Across the country, housing prices in October had dropped an average of $85 per square foot from 2019, according to the 10 October edition of the Asia Times financial newspaper.
At the same time, the market may be saturated.
The housing vacancy rate across urban China is hovering around 20 percent and the population is aging, reducing the number of persons available to buy homes.
CHINA TECH STOCKS DRUBBED AS INVESTIGATION SHARPENS. China’s tech giants Alibaba, Tencent, Meituan, and JD.com have collectively shed about $200 billion in stock-market value in recent trading sessions as the Chinese government continues its open-ended investigation into Alibaba’s business practices and readies new rules controlling online companies’ practices.
On 24 December, the government announced an antitrust investigation into Alibaba Group Holdings, the parent company of Amazon’s Chinese rival Alibaba. The holding company has used its wealth to branch into education, insurance, and other sectors.
Four days later, the government ordered the firm’s online payment platform Ant Group to hew more closely to its original business of processing digital transactions and to present specific steps it will take and a timeline for reconfiguring its ventures in financial management and other areas.

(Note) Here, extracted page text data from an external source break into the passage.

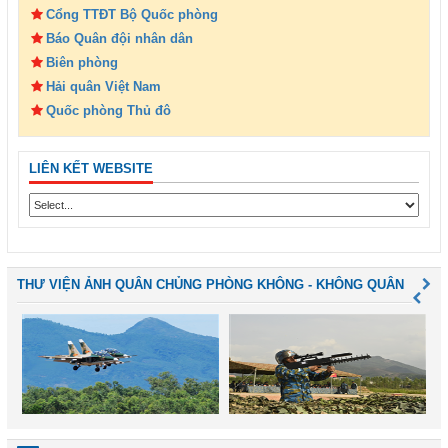
Cổng TTĐT Bộ Quốc phòng
Báo Quân đội nhân dân
Biên phòng
Hải quân Việt Nam
Quốc phòng Thủ đô
LIÊN KẾT WEBSITE
THƯ VIỆN ẢNH QUÂN CHỦNG PHÒNG KHÔNG - KHÔNG QUÂN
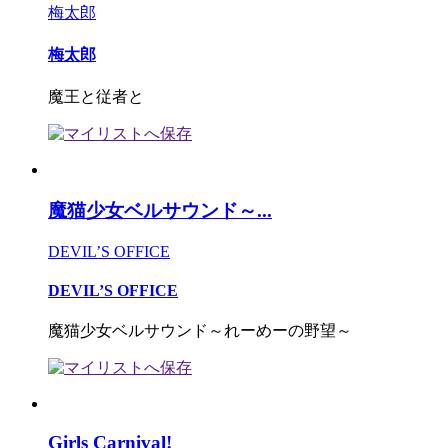
梅太郎
梅太郎
魔王と従者と
魔猫少女ベルサウンド～...
DEVIL’S OFFICE
DEVIL’S OFFICE
魔猫少女ベルサウンド～れーめーの野望～
Girls Carnival!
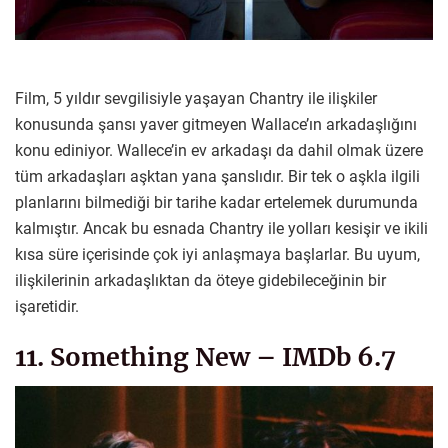
Film, 5 yıldır sevgilisiyle yaşayan Chantry ile ilişkiler
konusunda şansı yaver gitmeyen Wallace’ın arkadaşlığını
konu ediniyor. Wallece’in ev arkadaşı da dahil olmak üzere
tüm arkadaşları aşktan yana şanslıdır. Bir tek o aşkla ilgili
planlarını bilmediği bir tarihe kadar ertelemek durumunda
kalmıştır. Ancak bu esnada Chantry ile yolları kesişir ve ikili
kısa süre içerisinde çok iyi anlaşmaya başlarlar. Bu uyum,
ilişkilerinin arkadaşlıktan da öteye gidebileceğinin bir
işaretidir.
11. Something New – IMDb 6.7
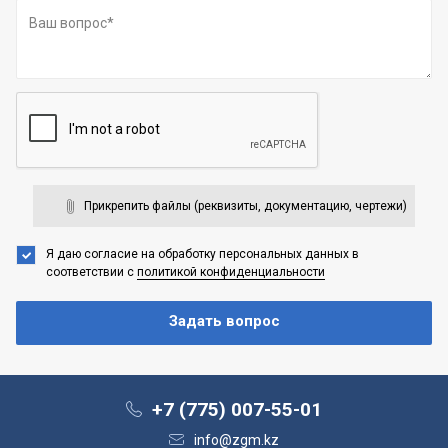
Прикрепить файлы (реквизиты, документацию, чертежи)
Я даю согласие на обработку персональных данных
в
соответствии с
политикой конфиденциальности
+7 (775) 007-55-01
info@zgm.kz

The government’s mandate sparked fears of an eventually forced breakup and set off a panic among tech stock owners that regulators also will move against other online heavyweights, driving investors to dump other companies’ shares.
Last November, the government rejected Ant’s proposal for a $35-billion stock offering and instead drafted rules giving officials vast powers to clamp down on anti-competitive practices among online businesses.
China’s antitrust law gives the government the power to fine violators up to 10 percent of their revenues, which could cost Alibaba as much as $7.8 billion.
It remains unclear how much power the new rules, still being finalized, will give regulators to control on-line businesses.
So far, the new regulations seem to be targeted to online marketplaces, curbing the practice of forcing sellers into exclusive arrangements, using algorithms to set prices favorable to new users, and predatory pricing.
Making an example of Alibaba will “send a message to the rest of the industry that the authority is determined to address” these issues, analysts at Nomura wrote in a 28 December note to investors.